On nous demande aujourd’hui de voter pour une entité qui continue à nous sembler abstraite. Ce ne sont pas les arguments qui manquent à tous ceux qui tentent avec bonne volonté, de nous la rendre concrète cette Europe : ici, les fonds européens avec l’achat d’amphidromes (on ne s’attardera sur le plan de financement bancal de départ), là, des barrières commerciales protectrices (quand ce sont de grands lobbys qui mènent la danse), ou là encore, l’exaltation de faire partie d’un même et grand ensemble, mais dont on a du mal à percevoir ce qui forge l’unité.
Dans l’hebdomadaire « le 1 » de Fotorino du mois de mars, un dossier lui est consacré sur le mode interrogatif, « L’Europe peut-elle repartir ? ». Autour d’un constat général formulé par Régis Debray, qu’il faut donner à l’Europe un imaginaire commun. Cité dans l’article, De Gaulle avait dit « Je n’ai jamais cru bon de confier le destin d’un pays à quelque chose qui s’évanouit ». C’était en 1971. Depuis, l’euro et les marchés n’ont pas donné plus de philosophie ni de sens de l’Histoire, laissant les 28 pays européens fonctionner avec des institutions, dont celle que nous renouvelons aujourd’hui, mais sans s’inquiéter de l’identification de ses peuples, l’identification à quoi d’ailleurs ?

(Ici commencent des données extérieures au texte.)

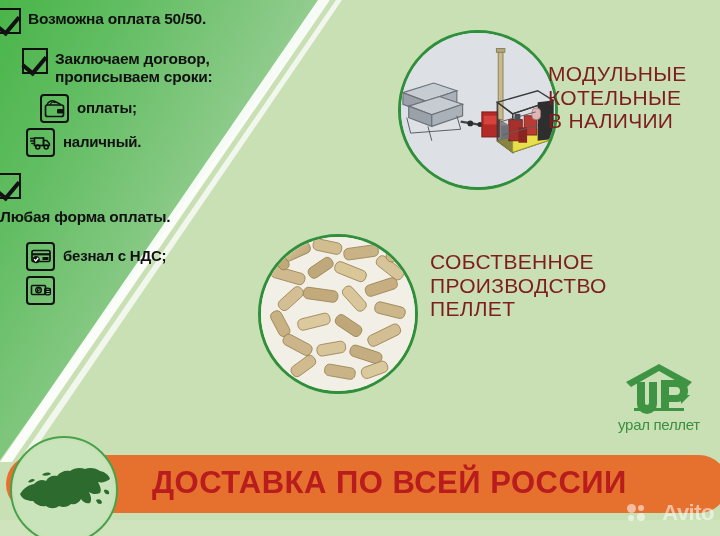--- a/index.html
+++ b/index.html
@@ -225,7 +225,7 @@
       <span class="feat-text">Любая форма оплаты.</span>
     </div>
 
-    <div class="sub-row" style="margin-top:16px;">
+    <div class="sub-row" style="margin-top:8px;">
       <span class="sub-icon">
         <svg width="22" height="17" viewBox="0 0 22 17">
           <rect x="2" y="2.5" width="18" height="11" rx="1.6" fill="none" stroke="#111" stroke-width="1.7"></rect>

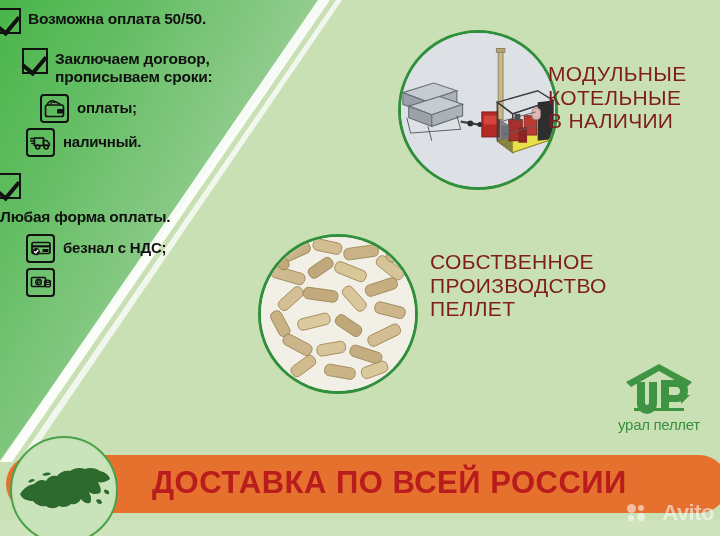--- a/index.html
+++ b/index.html
@@ -130,7 +130,7 @@
   #logo .mark svg{display:block;}
   #logo .logo-text{
     text-align:center;color:#3b8f3f;
-    font-size:15px;font-weight:normal;letter-spacing:-.3px;
+    font-size:15px;font-weight:bold;letter-spacing:-.3px;
     margin-top:2px;
   }
 

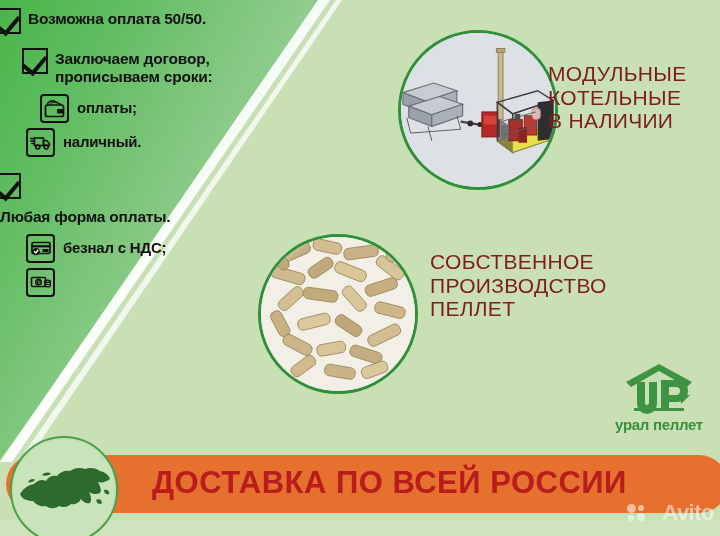--- a/index.html
+++ b/index.html
@@ -151,7 +151,7 @@
   }
   #delivery-text{
     position:absolute;left:152px;top:465px;
-    color:#b91c1c;font-weight:bold;
+    color:#14532d;font-weight:bold;
     font-size:31px;letter-spacing:.5px;
     white-space:nowrap;z-index:5;
   }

Ce qui a changé par rapport aux précédentes élections européennes, ça n’est pas seulement le coup de semonce du Brexit, même s’il y a participé, c’est justement la quête d’imagerie commune que tous formulent. On ne va pas voter ce dimanche par « obligation » de renouveler le Parlement européen, mais on aimerait voter pour un idéal. Or, il va se retrouver par défaut dans notre bulletin. Faute de leader et d’idée fédératrice.
Un repli-réflexe
Nous avons en catalogue, pour ou contre la protection des frontières, avec l’idée d’une armée européenne commune, ou la lutte contre le dérèglement climatique ou encore le dégagisme avec le Frexit, mais rien qui propose un argumentaire fort d’unité. Parce que s’il est facile d’avoir envie de se serrer les coudes après avoir vécu le choc de la guerre, les enfants gâtés par la paix que nous sommes sont devenus plus exigeants, et demandent à avoir un cap. Or, il n’a pas été donné.
Nous l’avons écrit ici à plusieurs reprises, lorsque survint le choc migratoire, les 28 ont mis du temps à réagir, et ce fut une politique au coup par coup de quotas, sans voir plus loin que le bout de nos frontières, une situation dont nous ne sommes pas encore sortis. C’était comme si rien n’avait été anticipé, alors que c’est une des conditions pour gagner les batailles. Du coup, par réflexe myotatique, les peuples ont réagi par un repli sur eux-mêmes, donnant le spectacle actuel des partis prônant un retour au national.
Que faire alors ce dimanche ? Déjà, pour ne pas maugréer dans son coin, il faut s’exprimer, donc choisir une des 34 listes, il y a le choix. Solidarité, climat, frontière… même si l’abondance de propositions nuit à la clarté de cette imaginaire collectif que nous recherchons. Ils faut donc rester exigeants sur l’après. Car si nous nous rendormons dans la monotonie, et sans avoir été excités dans notre désir d’unité, ce seront d’autres « exit » qui pourraient nous attendre.
Les 176 bureaux de vote du département vous attendent de 8h à 18h.